En la época en que el señor Francesco degli Ardelaffi era señor de Forli, sucedió una vez que el señor Dolcibone vino a esta ciudad y quiso, para que se cumpliera una sentencia, hacer castrar a un cura; pero no encontró a nadie que supiera hacerlo, por lo que él mismo tuvo que encargarse de tan penosa operación a instancias del gobernador. Hizo preparar un tonel, y desfondando uno de sus lados, lo envió a la plaza, mandando conducir a ella al cura, y provisto de una navaja de afeitar y de un saquito se dirigió también al mismo lugar.

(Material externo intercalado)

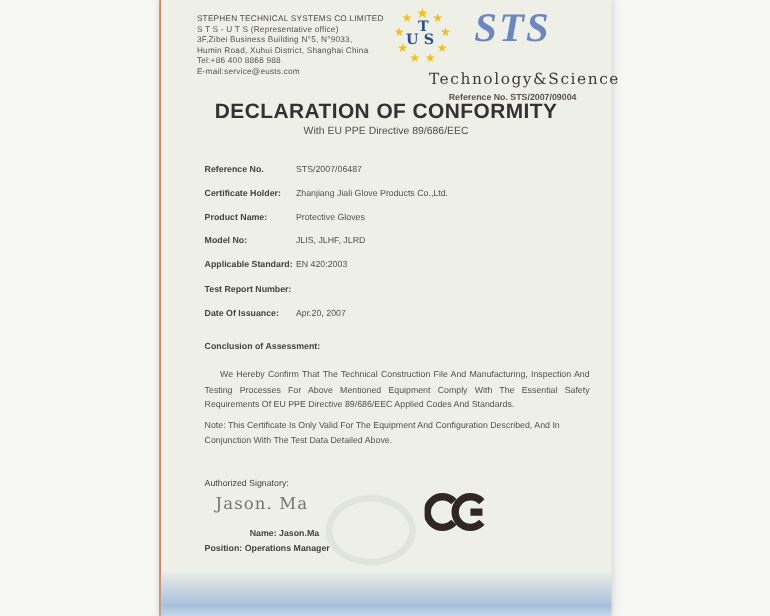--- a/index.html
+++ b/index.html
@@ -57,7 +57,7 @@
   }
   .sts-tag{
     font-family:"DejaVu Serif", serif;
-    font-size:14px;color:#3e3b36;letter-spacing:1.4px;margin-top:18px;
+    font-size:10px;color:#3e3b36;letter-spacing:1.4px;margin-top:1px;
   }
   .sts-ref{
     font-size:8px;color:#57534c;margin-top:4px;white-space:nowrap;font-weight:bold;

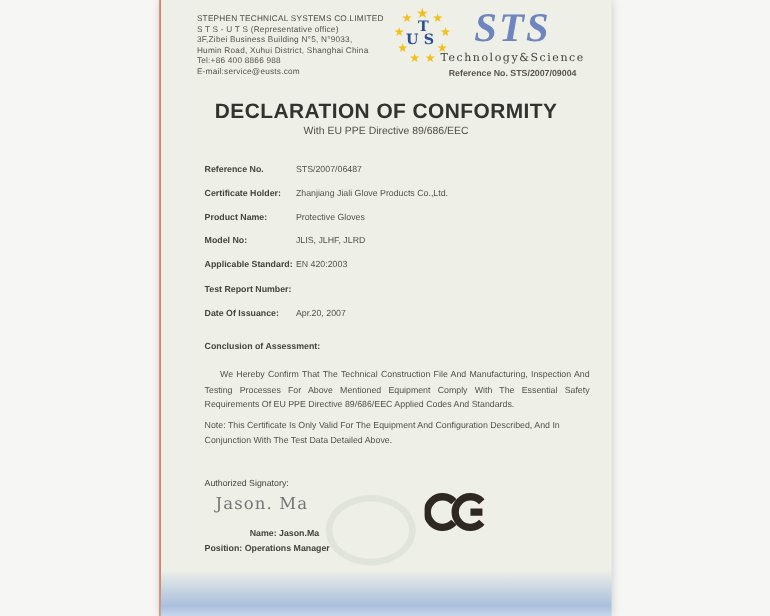--- a/index.html
+++ b/index.html
@@ -74,7 +74,7 @@
   
   .fields{position:absolute;left:40px;top:148px;right:18px;}
   .field-row{display:flex;margin-bottom:9.2px;font-size:8px;line-height:12.6px;}
-  .flabel{flex:0 0 83px;font-weight:bold;color:#45433e;}
+  .flabel{flex:0 0 83px;font-weight:normal;color:#45433e;margin-left:41px;}
   .fvalue{flex:1;color:#53504a;}
   
   .conclusion-heading{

Cuando llegaron los dos, las gentes de Forli estaban ya allí para gozar del espectáculo, y el señor Dolcibone hizo quitar al cura los grillos y ordenó que se pusiera a horcajadas sobre el tonel, de tal modo que sus sagrados testículos pasaban por el agujero que sirve para llenar estas vasijas. Hecho esto, entró en el tonel por debajo, y con su navaja de afeitar cortó en redondo la piel de las bolsas, que metió en el saquito, y todo lo colocó en su faltriquera, con la maliciosa intención de sacar algún beneficio de ellas. El cura, desmayado de dolor, fue retirado de encima del tonel, y así capado, lo condujeron a una casa, en la que durante muchos días se le estuvo asistiendo.
El gobernador se divertía mucho con esta historia cuando, algún tiempo después, un primo del cura fue en secreto a buscar al señor Dolcibone, rogándole muy vivamente le entregase los cascabeles en cuestión, asegurándole que sería recompensado, porque el cura capado no podía sin ellos decir la misa. El señor Dolcibone, que esperaba a este comprador, había ya salado y ahumado la mercancía, y convino en que le darían por ella veinticuatro libras boloñesas. Concluido el negocio, fue riéndose desaforadamente a referir al gobernador la curiosa mercancía que había vendido.
Era esa una nueva y linda mercancía. Si se vendieran frecuentemente, el mundo estaría mucho mejor. Debía hacerse con todos los curas y estando obligados a rescatarlos tendrían doble perjuicio. Podrán llevarlos en su bolsillo, pero al menos no los llevarían vivos, ocupados en perseguir todos los días a las mujeres del prójimo y a mantener otras presentándolas como amigas, como amas o como parientas. Bautizan como sobrinos a sus hijos y no les da vergüenza llenar los lugares sagrados de concubinas y de niños nacidos de su lujuria y disolución.